Over the past eight months, I have met more than two dozen senior private bankers and wealth managers as research for my book. For most of them, the new wealthy in India is an exciting client segment for growth. The first-generation wealthy falls in either of these two categories—first-generation business builders who come into considerable personal wealth owing to the equity they have in their companies, and the professional rich, essentially senior executives who gather wealth by the bulge of their salaries, stock options and performance bonuses.

Wealth managers say that the first-generation entrepreneur is the tougher client—ambitious, and aggressive with a higher risk appetite.

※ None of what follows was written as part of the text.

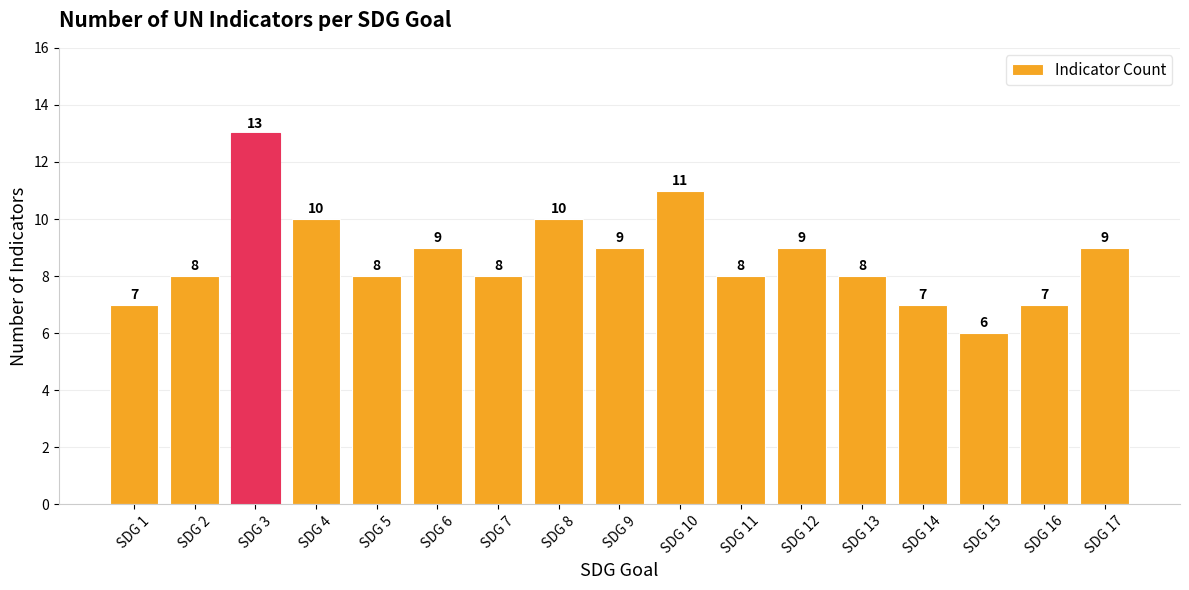

Which has a higher value, SDG 17 or SDG 16?

SDG 17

Having seen an exponential increase in the value of the equity they hold in their companies, as investors, too, their expectations are singed by soaring optimism, impatience for robust growth and an eagerness for their wealth managers to show products and ideas that constantly beat market returns. A senior private banker in Mumbai who advises several new wealthy clients said it’s often an uphill battle to convince clients to be satisfied with a sustained 15% return, and that the bull run of 2003-07 was an aberration. They are more focussed on knowing the returns they are likely to get than in understanding the risks, he added.

Most of us don’t diagnose our optimism appetite enough to understand how it moulds our decisions. Neuroscientist and author Tali Sharot, who has been researching the “optimism bias" in her Affective Brain Lab at University College London, said 80% of people experience the cognitive bias. Her findings show that people have a tendency to overestimate the likelihood of good things happening to them and believe that they are less at risk of experiencing a negative event compared to others. “For example, individuals underrate the chance of getting divorced, being in a car accident or suffering from a major illness, while they expect to live longer than others, overestimate their success in the work force and believe that their children are especially talented," Sharot said in her book, The Optimism Bias: The Tour of the Irrationally Positive Brain.

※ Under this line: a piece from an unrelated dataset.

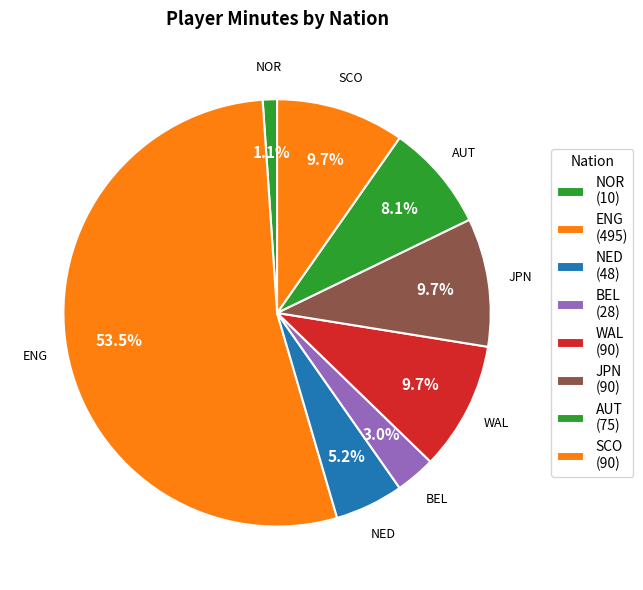

Which category has the smallest portion of the pie?

no NOR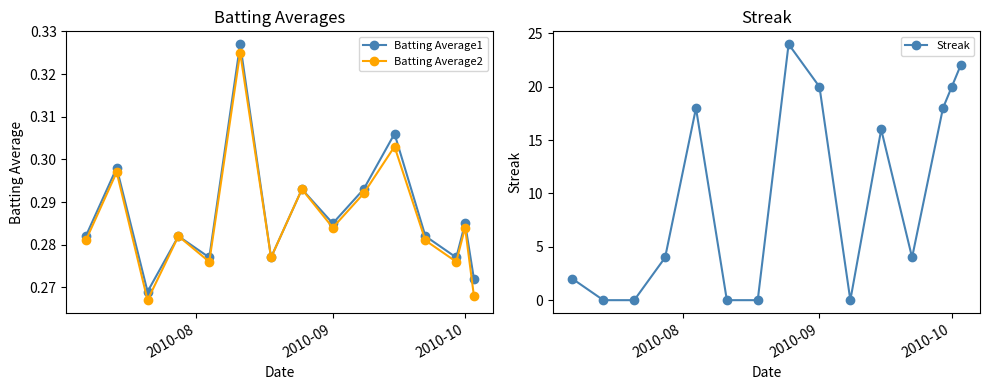

What is the value of the Batting Average2 point at the 11th from the left?

0.3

The abundant optimism bias of entrepreneurs and business builders is often their most powerful tool. It gives them the ability to articulate a new possibility and a new way of doing something, even when the odds of survival, let alone success, might be limited.

But does the brand of strident optimism transport well to the world of investing? Optimism and Economic Choice, a research paper published in the Journal of Financial Economics in June 2007, and written by Manju Puri and David T. Robinson, concluded that although more optimistic people worked harder, expected to retire later, invested more in individual stocks, and saved more, extreme optimists displayed financial habits and behaviour that are generally not considered prudent.

Entrepreneurs don’t hedge their bets: they work on an “all-in" model. Their time, opportunity, capital and risks are all vested in one entity—ventures they have founded. Smart, prudent investing often calls for quite the opposite: careful diversification in separate allocations, studied patience and preferably a higher aversion to risk. Can optimism interfere with this, becoming a threat to guard against?

In a Skype conversation a year-and-a-half back, Sharot had said that when confronted with actual data that might be contrary to their plans and objectives, very optimistic entrepreneurs are likely to dismiss the data. Entrepreneurs, she had told me then, should understand that it isn’t always true that the more optimistic you get, the higher your chances of success; that, at some point, the success-optimism relationship starts reversing. The dangers of optimism that she describes sounds much like the attitude of the clients the wealth manager I quoted above talked about. Maybe, it’s time they underwent an optimism temp-check.

As we begin a new year, do figure out where you stand on the optimism scale, and how it influences your work and money. It might become the difference between great expectations and safe returns.

Shreyasi Singh is former editor of Inc. India. Her first book, on India’s new wealthy and their wealth managers, will be published by Bloomsbury.